US government agencies ordered to take Ivanti VPN products offline

In January, Ivanti alerted customers that hackers were exploiting two zero-day vulnerabilities in its Ivanti Connect Secure and Ivanti Policy Secure. This week the company revealed that two other vulnerabilities were discovered in the meantime, with one already being exploited in targeted attacks.

Even though patches are now available for all four vulnerabilities, the US Cybersecurity and Infrastructure Security Agency (CISA) issued a directive to all federal agencies to disconnect the impacted Ivanti products from their networks by end of Friday, February 2, and perform additional forensic analysis and clean-up steps in case they’ve already been compromised.

“As soon as possible and no later than 11:59 p.m. on Friday February 2, 2024, disconnect all instances of Ivanti Connect Secure and Ivanti Policy Secure solution products from agency networks,” CISA said in its emergency directive. “Continue threat hunting on any systems connected to — or recently connected to — the affected Ivanti device. Monitor the authentication or identity management services that could be exposed. Isolate the systems from any enterprise resources to the greatest degree possible. Continue to audit privilege level access accounts.”

While CISA only has authority over government agencies, private organizations should probably follow the same recommendations to ensure that hackers no longer have access to their networks if their Ivanti instances have been compromised.

Two Ivanti vulnerabilities turned into four

This new directive, published on January 31, supersedes the one issued on January 19 that only required agencies to deploy the temporary mitigation released by Ivanti for the CVE-2023-46805 (authentication bypass) and CVE-2024-21887 (command injection) vulnerabilities announced on January 10. Those two vulnerabilities were originally identified in the wild being exploited as zero-days by Chinese nation-state actors.
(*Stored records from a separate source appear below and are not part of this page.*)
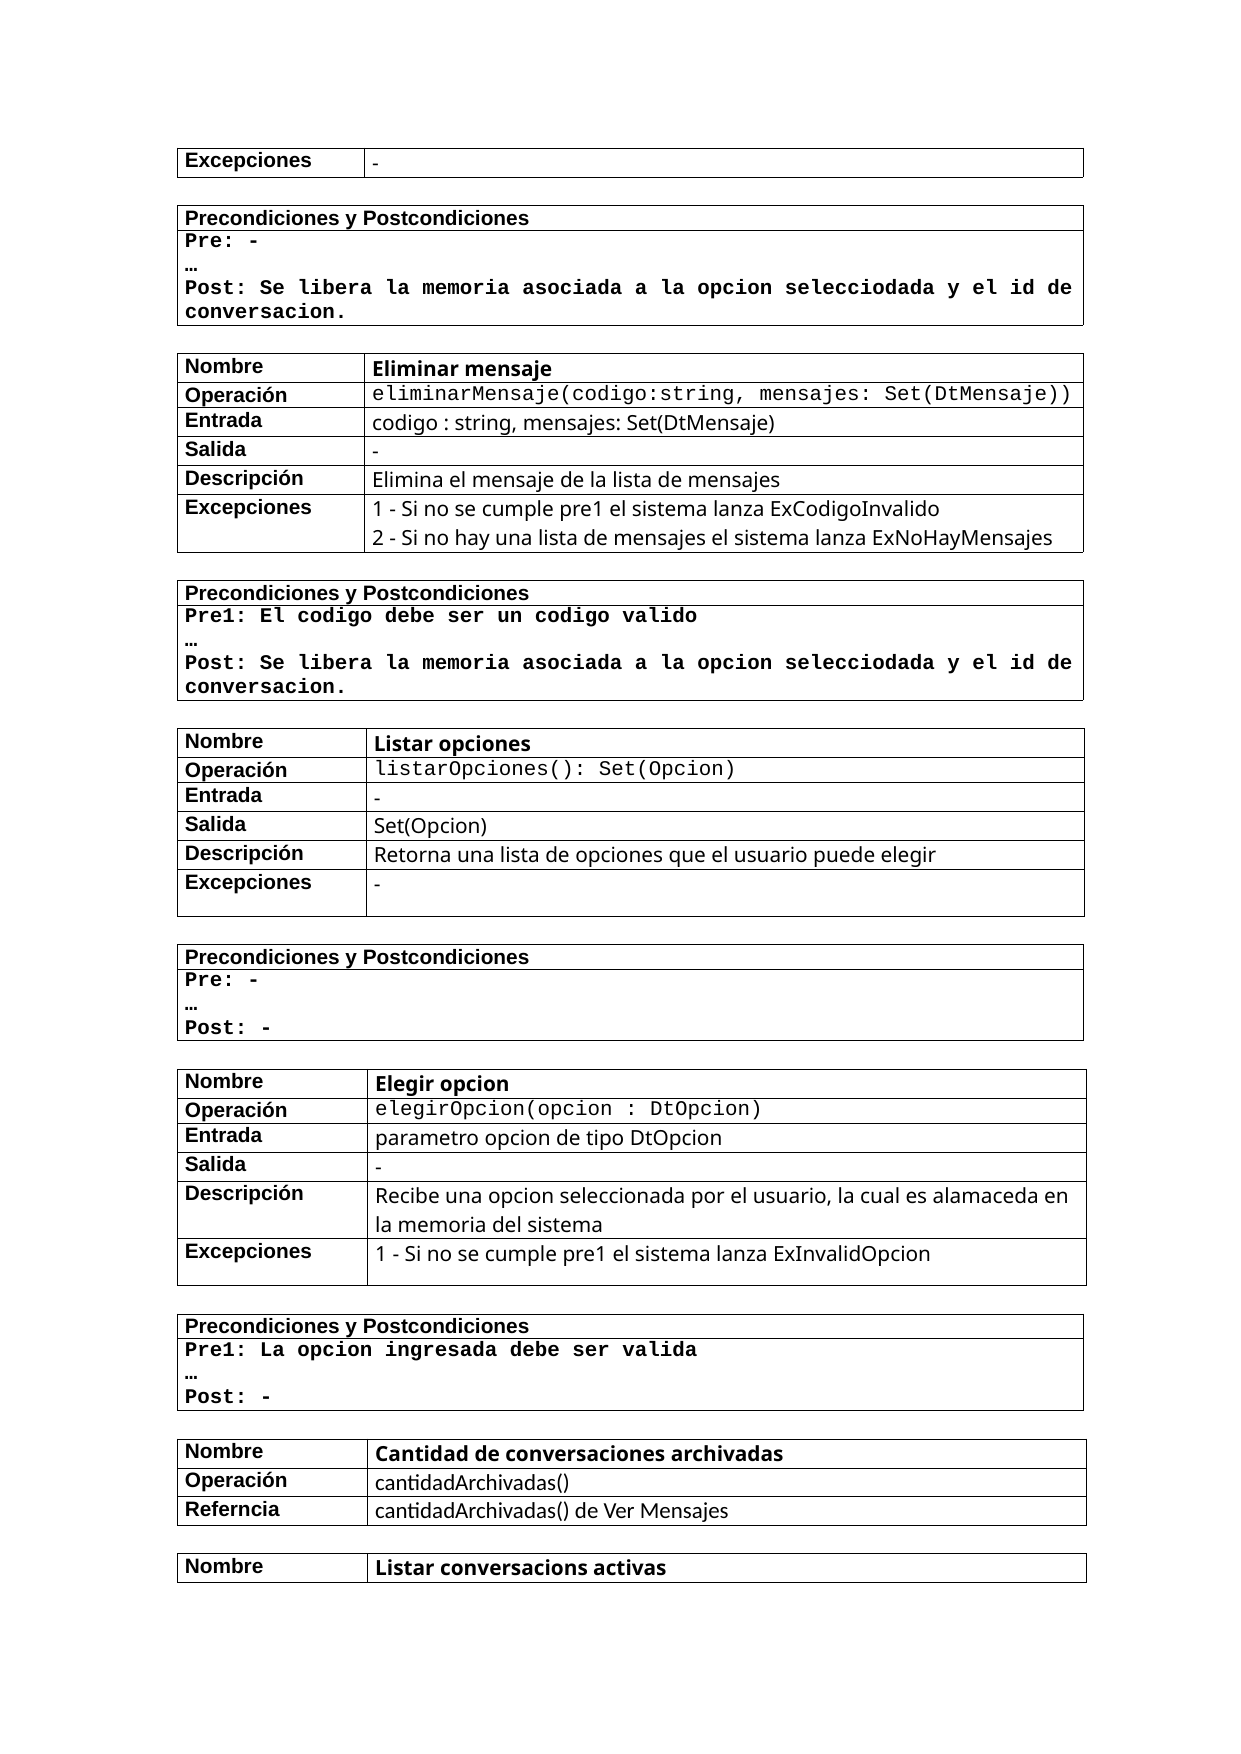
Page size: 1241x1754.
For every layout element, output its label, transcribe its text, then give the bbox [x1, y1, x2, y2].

table_cell Pre: - … Post: - [178, 970, 1083, 1040]
table_cell Pre1: El codigo debe ser un codigo valido … Post: Se libera la memoria asociada a la opcion selecciodada y el id de conversacion. [178, 606, 1083, 699]
table_header Nombre [178, 1070, 367, 1098]
table_header Precondiciones y Postcondiciones [178, 581, 1083, 604]
table_cell - [365, 149, 1083, 177]
table_cell 1 - Si no se cumple pre1 el sistema lanza ExInvalidOpcion [368, 1239, 1086, 1285]
table_header Nombre [178, 354, 364, 382]
table_cell - [367, 783, 1084, 811]
table_cell parametro opcion de tipo DtOpcion [368, 1124, 1086, 1152]
table_header Nombre [178, 729, 366, 757]
table_cell Excepciones [178, 1239, 367, 1285]
table_cell Excepciones [178, 870, 366, 916]
table_cell Operación [178, 1099, 367, 1123]
table_cell - [368, 1153, 1086, 1181]
table_cell 1 - Si no se cumple pre1 el sistema lanza ExCodigoInvalido 2 - Si no hay una lista de mensajes el sistema lanza ExNoHayMensajes [365, 495, 1083, 551]
table_cell codigo : string, mensajes: Set(DtMensaje) [365, 408, 1083, 436]
table_header Listar opciones [367, 729, 1084, 757]
table_cell Elimina el mensaje de la lista de mensajes [365, 466, 1083, 494]
table_cell eliminarMensaje(codigo:string, mensajes: Set(DtMensaje)) [365, 383, 1083, 407]
table_header Precondiciones y Postcondiciones [178, 945, 1083, 969]
table_header Eliminar mensaje [365, 354, 1083, 382]
table_cell Pre: - … Post: Se libera la memoria asociada a la opcion selecciodada y el id de conversacion. [178, 231, 1083, 325]
table_cell - [365, 437, 1083, 465]
table_cell Descripción [178, 466, 364, 494]
table_cell Salida [178, 437, 364, 465]
table_cell Salida [178, 1153, 367, 1181]
table_cell Recibe una opcion seleccionada por el usuario, la cual es alamaceda en la memoria del sistema [368, 1182, 1086, 1238]
table_header Nombre [178, 1554, 367, 1582]
table_cell Entrada [178, 783, 366, 811]
table_cell Descripción [178, 1182, 367, 1238]
table_header Precondiciones y Postcondiciones [178, 1315, 1083, 1338]
table_header Nombre [178, 1440, 367, 1467]
table_cell - [367, 870, 1084, 916]
table_cell Operación [178, 758, 366, 782]
table_cell Set(Opcion) [367, 812, 1084, 840]
table_cell cantidadArchivadas() de Ver Mensajes [368, 1497, 1086, 1524]
table_cell Retorna una lista de opciones que el usuario puede elegir [367, 841, 1084, 869]
table_cell listarOpciones(): Set(Opcion) [367, 758, 1084, 782]
table_header Elegir opcion [368, 1070, 1086, 1098]
table_cell Operación [178, 1469, 367, 1496]
table_cell Entrada [178, 408, 364, 436]
table_cell Salida [178, 812, 366, 840]
table_cell Excepciones [178, 149, 364, 177]
table_cell cantidadArchivadas() [368, 1469, 1086, 1496]
table_cell Pre1: La opcion ingresada debe ser valida … Post: - [178, 1339, 1083, 1410]
table_cell elegirOpcion(opcion : DtOpcion) [368, 1099, 1086, 1123]
table_cell Referncia [178, 1497, 367, 1524]
table_cell Descripción [178, 841, 366, 869]
table_cell Excepciones [178, 495, 364, 551]
table_cell Operación [178, 383, 364, 407]
table_header Cantidad de conversaciones archivadas [368, 1440, 1086, 1467]
table_cell Entrada [178, 1124, 367, 1152]
table_header Listar conversacions activas [368, 1554, 1086, 1582]
table_header Precondiciones y Postcondiciones [178, 206, 1083, 229]
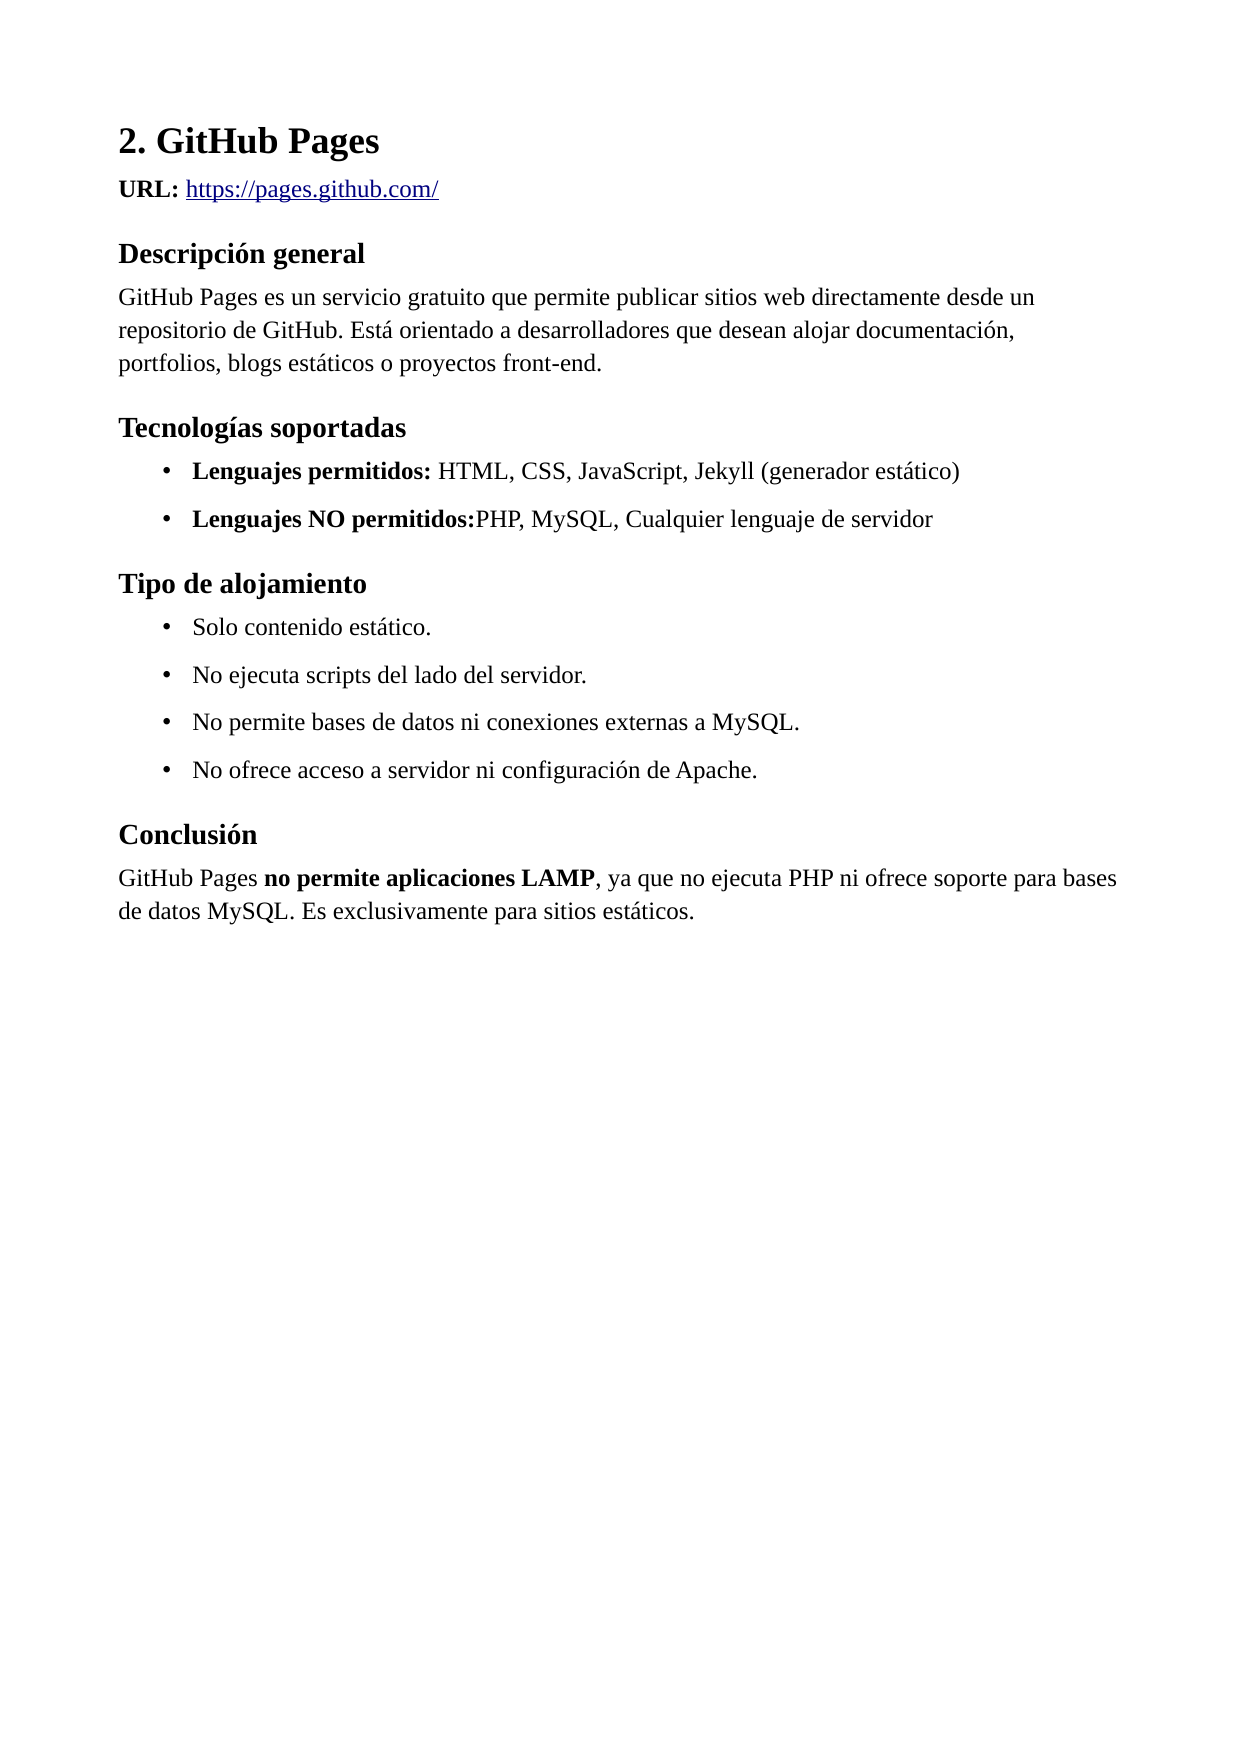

Following Ivanti’s announcement on January 10, multiple groups started exploiting the vulnerabilities with at least 1,700 devices being compromised. There were also reports that some attackers might have bypassed the mitigations and were able to evade the internal Integrity Checker Tool that could be used to determine if a system had been backdoored. Ivanti responded by releasing an external Integrity Checker Tool.

However, on January 31 Ivanti disclosed two more vulnerabilities that were discovered while investigating the previous two flaws: a privilege escalation vulnerability tracked as (CVE-2024-21888) and a server-side request forgery in the SAML component (CVE-2024-21893). The latter can allow attackers to access restricted resources without authentication and was also exploited as a zero-day.

“At the time of publication, the exploitation of CVE-2024-21893 appears to be targeted,” the company said in its updated knowledge base article. “Ivanti expects the threat actor to change their behavior and we expect a sharp increase in exploitation once this information is public — similar to what we observed on 11 January following the 10 January disclosure.”

Additional steps to mitigate risk from Ivanti vulnerabilities required

As of February 1, fixed versions are available for all impacted products. However, CISA is asking agencies to export their configuration, rebuild the affected devices by performing a factory reset and updating the firmware and then importing the configuration back, and remove the previously applied mitigation xml file.

It’s also important to revoke and reissue any potentially exposed certificates, keys, and passwords, including the admin enable password, the stored application programming interface (API) keys, the passwords of any local user defined on the gateway, including service accounts used for auth server configuration.

Domain accounts associated with the affected products might also have been compromised, so agencies should reset the passwords for on premise accounts and revoke Kerberos tickets as well as any tokens for cloud accounts in hybrid deployments. The device tokens of cloud-joined devices should also be reset by disabling those devices.